We had a few families over this Sunday for a Cinco de Mayo Fiesta. I wanted to do something fun and colorful on the porches, and since buntings are all the rage, I wanted to see if I could whip up something fairly quickly.
My three goals were:
3. Quick to make
One thing I have more than enough of is fabric … lots and lots and lots and lots of fabric, so the “colorful” and “inexpensive” requirements were covered. The only other thing I needed was string or twine and Dollar Tree was just the right spot for that. I picked up three packages of twine. The only other thing you’ll need is something to put it all together with.
Gather your Materials
Not much is needed … fairly good-sized fabric scraps, twine, a cutting mat, a ruler, and a rotary cutter. To assemble you’ll need either a sewing machine or a glue gun with lots of glue sticks.
There was no rhyme or reason to my fabric choices other than that I wanted my flag height to be anywhere from five to eight inches. The width of your fabric will determine how many flags you will get. For this example, my fabric was about 44″ x 14″.
I pressed my fabric and folded it both on the long side and the wide side. My fabric above is about 22″ x 7″. If you’re needing to make a lot of flags, then this is the most efficient way … it will yield four flags per cut.
Step 1 … Trim Selvage
Whenever you’re working with fabric, you always want to cut off the selvage. The selvage is the outside edge of the fabric that shows the manufacturer information, designer information, collection name, and the color information. It’s the bound edge that keeps the fabric from fraying.

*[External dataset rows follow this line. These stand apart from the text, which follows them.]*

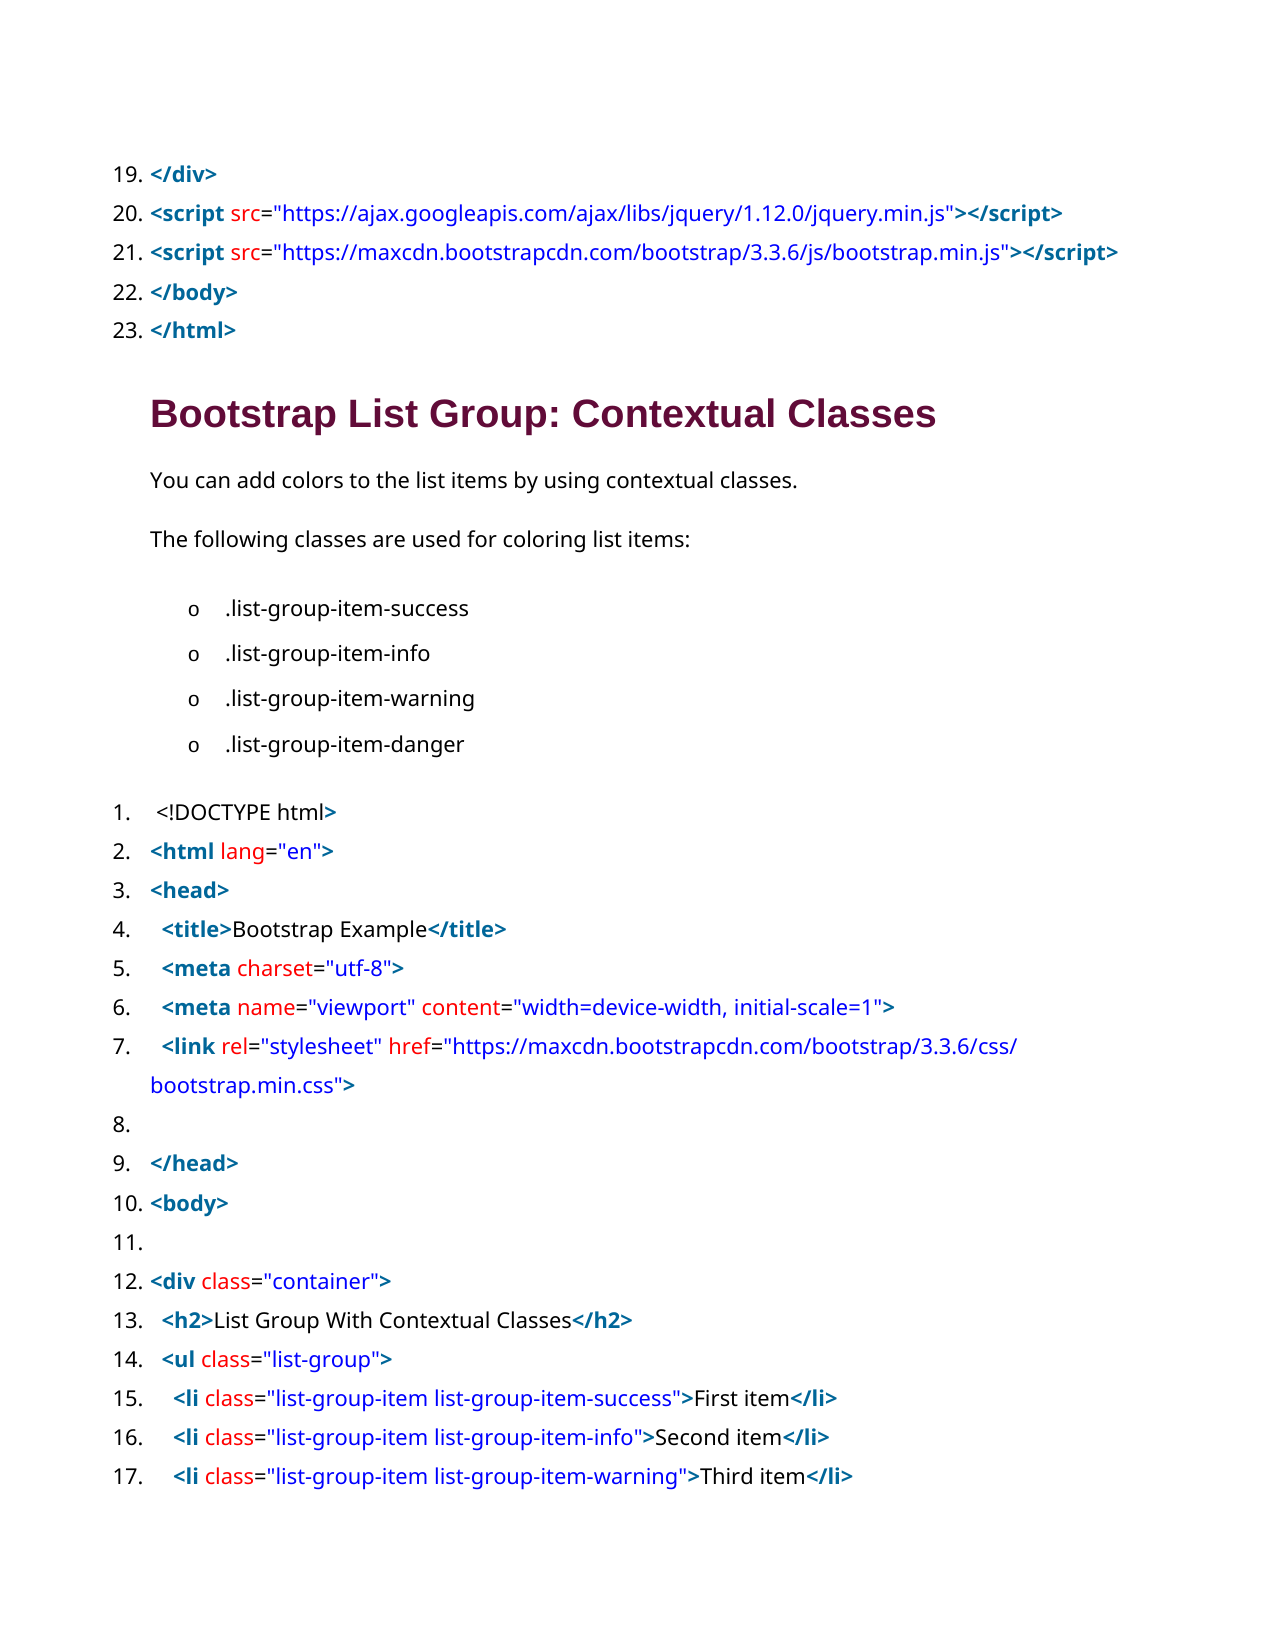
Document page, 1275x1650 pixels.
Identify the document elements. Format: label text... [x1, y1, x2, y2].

text The following classes are used for coloring list items: [150, 524, 1125, 554]
list </body> [112, 267, 1125, 306]
list </html> [112, 306, 1125, 345]
list <li class="list-group-item list-group-item-success">First item</li> [112, 1373, 1125, 1413]
list <meta name="viewport" content="width=device-width, initial-scale=1"> [112, 983, 1125, 1022]
list .list-group-item-danger [187, 719, 1125, 758]
list <script src="https://maxcdn.bootstrapcdn.com/bootstrap/3.3.6/js/bootstrap.min.js"></script> [112, 228, 1125, 267]
list <body> [112, 1178, 1125, 1217]
list <li class="list-group-item list-group-item-warning">Third item</li> [112, 1452, 1125, 1491]
list <h2>List Group With Contextual Classes</h2> [112, 1295, 1125, 1334]
list <script src="https://ajax.googleapis.com/ajax/libs/jquery/1.12.0/jquery.min.js"></script> [112, 189, 1125, 228]
list <link rel="stylesheet" href="https://maxcdn.bootstrapcdn.com/bootstrap/3.3.6/css/bootstrap.min.css"> [112, 1022, 1125, 1100]
list <html lang="en"> [112, 827, 1125, 866]
list <head> [112, 866, 1125, 905]
list <div class="container"> [112, 1256, 1125, 1295]
list <ul class="list-group"> [112, 1334, 1125, 1373]
list </div> [112, 150, 1125, 189]
list <li class="list-group-item list-group-item-info">Second item</li> [112, 1413, 1125, 1452]
list </head> [112, 1139, 1125, 1178]
list <meta charset="utf-8"> [112, 944, 1125, 983]
list .list-group-item-success [187, 583, 1125, 622]
subtitle Bootstrap List Group: Contextual Classes [150, 391, 1125, 436]
list <title>Bootstrap Example</title> [112, 905, 1125, 944]
list <!DOCTYPE html> [112, 788, 1125, 827]
list .list-group-item-info [187, 629, 1125, 668]
text You can add colors to the list items by using contextual classes. [150, 466, 1125, 495]
list .list-group-item-warning [187, 674, 1125, 713]
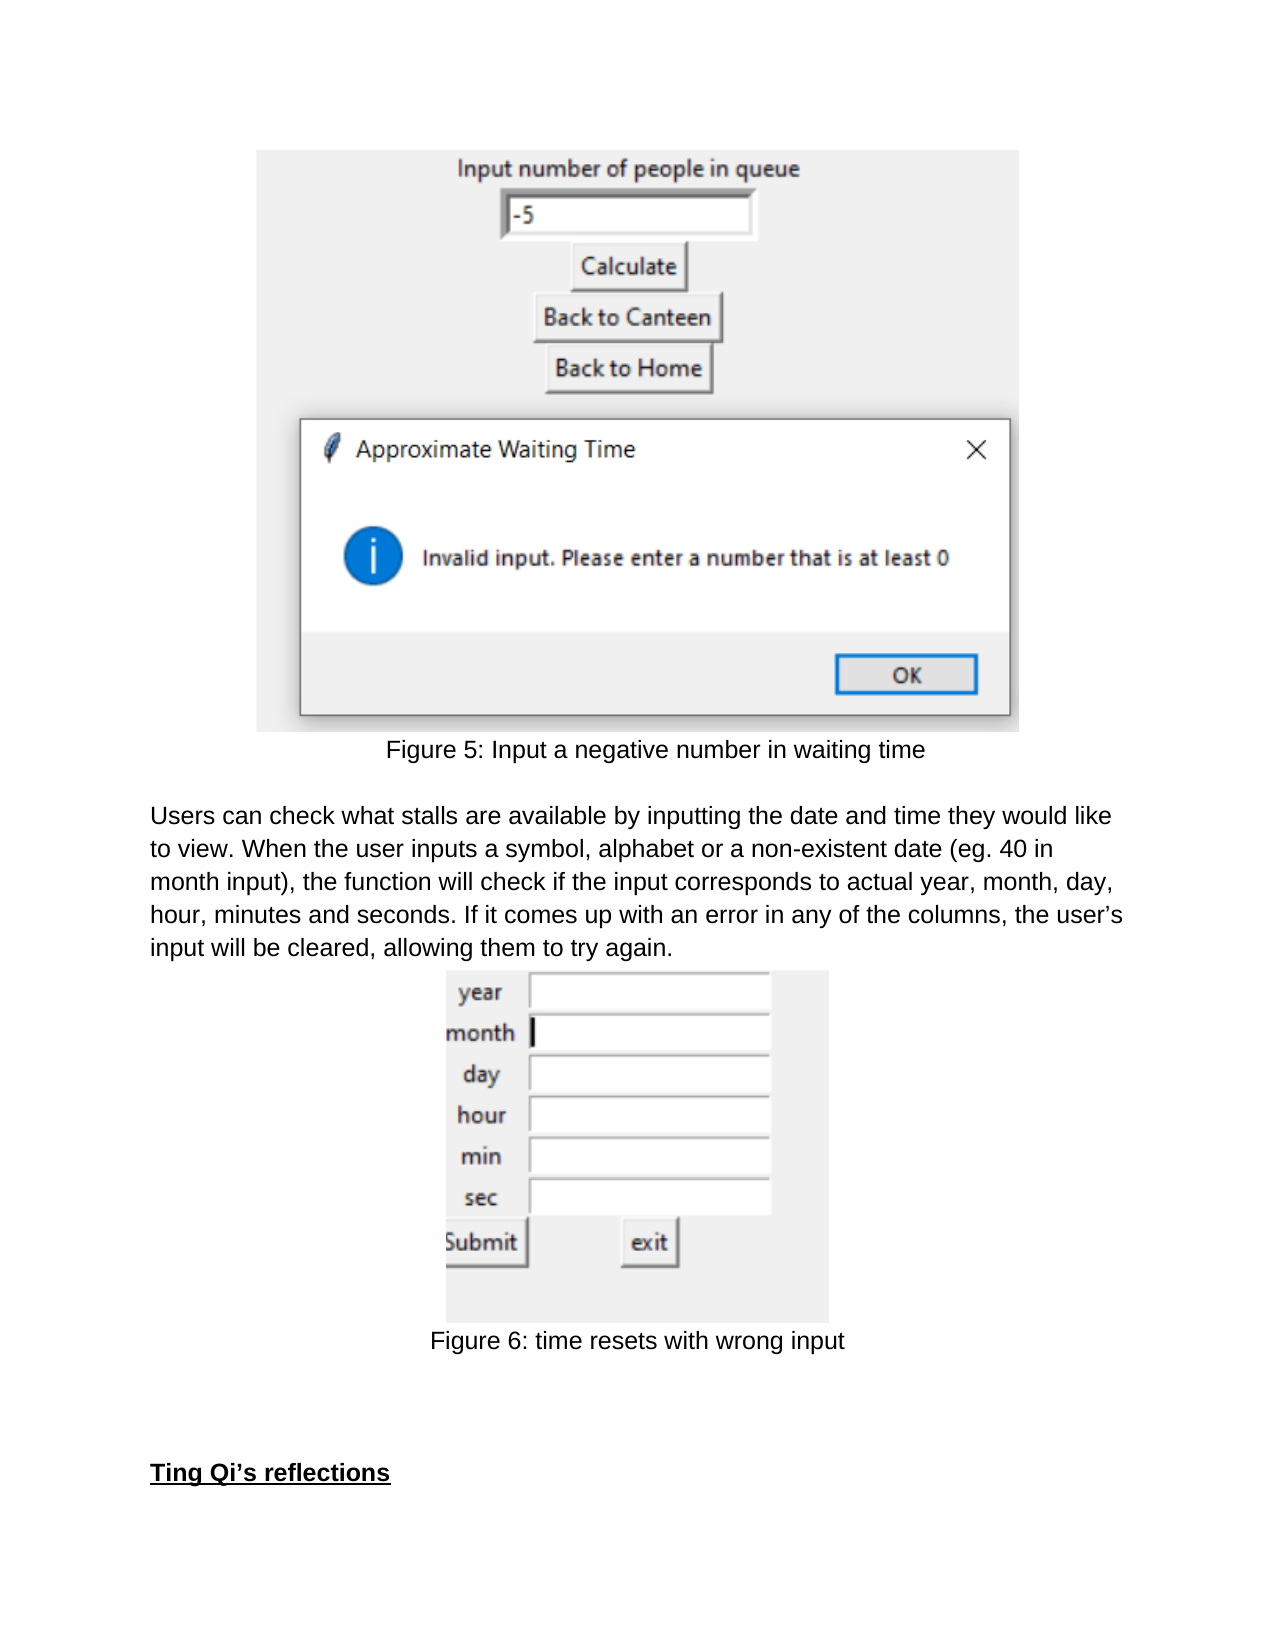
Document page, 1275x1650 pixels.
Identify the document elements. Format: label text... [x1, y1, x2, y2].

picture [256, 150, 1019, 732]
picture [446, 966, 829, 1323]
text Ting Qi’s reflections [150, 1458, 1125, 1487]
text Figure 6: time resets with wrong input [150, 1326, 1125, 1355]
text Figure 5: Input a negative number in waiting time [150, 735, 1125, 764]
text Users can check what stalls are available by inputting the date and time they would like to view. When the user inputs a symbol, alphabet or a non-existent date (eg. 40 in month input), the function will check if the input corresponds to actual year, month, day, hour, minutes and seconds. If it comes up with an error in any of the columns, the user’s input will be cleared, allowing them to try again. [150, 801, 1125, 962]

Step 2 … Line up ruler for first cut
Line up the ruler so that the top is on the right-top corner and the bottom is 2-1/2 to 3 inches from the the bottom-right corner. Whichever measurement you decide on, you’ll use that throughout that particular piece of fabric. In this example I used 2.5″ from the right edge of the fabric.
Step 3 … Make first cut
Make your cut and discard that piece of fabric (or save if you can use it for another project.)
Step 4 … Second Cut
Line up the ruler again so that this time the bottom is on the point and the top is TWICE AS FAR as the bottom distance on the first cut. So … if on the first cut you were 2-1/2 inches from the bottom right, then on this cut you’ll be 5 inches from the top right. Make your cut.
Step 5 … Cut off fold
If you are working with a piece of fabric that was originally folded length-wise, then you will need to cut off the fold. Just place your ruler right below the folded edge and trim off.
Step 6 … Voila!
Voila! You’ll have either one, two, or four flags, depending on if you are working with a single, double, or double folded layer of fabric.
Step 7 … Third cut
Repeat the process in step 4 only this time the top of the ruler lines up with the top and the bottom of the ruler is the full measurement (in my example 5″.)
Step 8 … Fourth cut
Continue going back and forth until you’ve made it through the whole strip.
Voila! A bunch of pretty flags!
I picked about 15 different fabrics, which yielded a very colorful and fun pile of flags.
Before you start to assemble you need to separate all your flags and mix them all up … toss them up like a salad, or throw them in the dryer for a quick tumble.
Step 10 … Assembling
There are two options for assembling your bunting …
Option 1 … Zig Zag on sewing machine
Option 2 … Hot glue
Option 1 … Sewing Machine
I like the zig zag method because it allows the flag to slide on the twine, and the stitching gives it more of a crafty look and feel.
Simply place your flag right side down on your machine, lay the twine over the long edge of the fabric, fold the long edge over and stitch. Grab another flag, rinse, and repeat.
Option 2 … Hot Glue
If you’re looking for a super speedy way to assemble this, hot glue is the way to go.
Squiggle some hot glue on the wrong side of the top of the flag.
Lay the twine over the glue.
Fold the fabric over and gently press.
Slide the twine over about 12 inches.
Rinse and repeat.
If you want to be really careful and allow for the twine to be adjustable using the hot glue method, make a straight line of glue on the very top edge of the back side of the flag, place your twine below the glue, fold over and gently press.
The final result … yards and yards and yards and yards of colorful bunting.
All said and done, it took about 45 minutes to pick and prepare my fabric and cut the flags.
Assembly probably took about an hour and a half total for 540 feet of twine. (As a side note, I stitched the first ball of twine and hot glued the other two.)
Hope you enjoyed this little tutorial!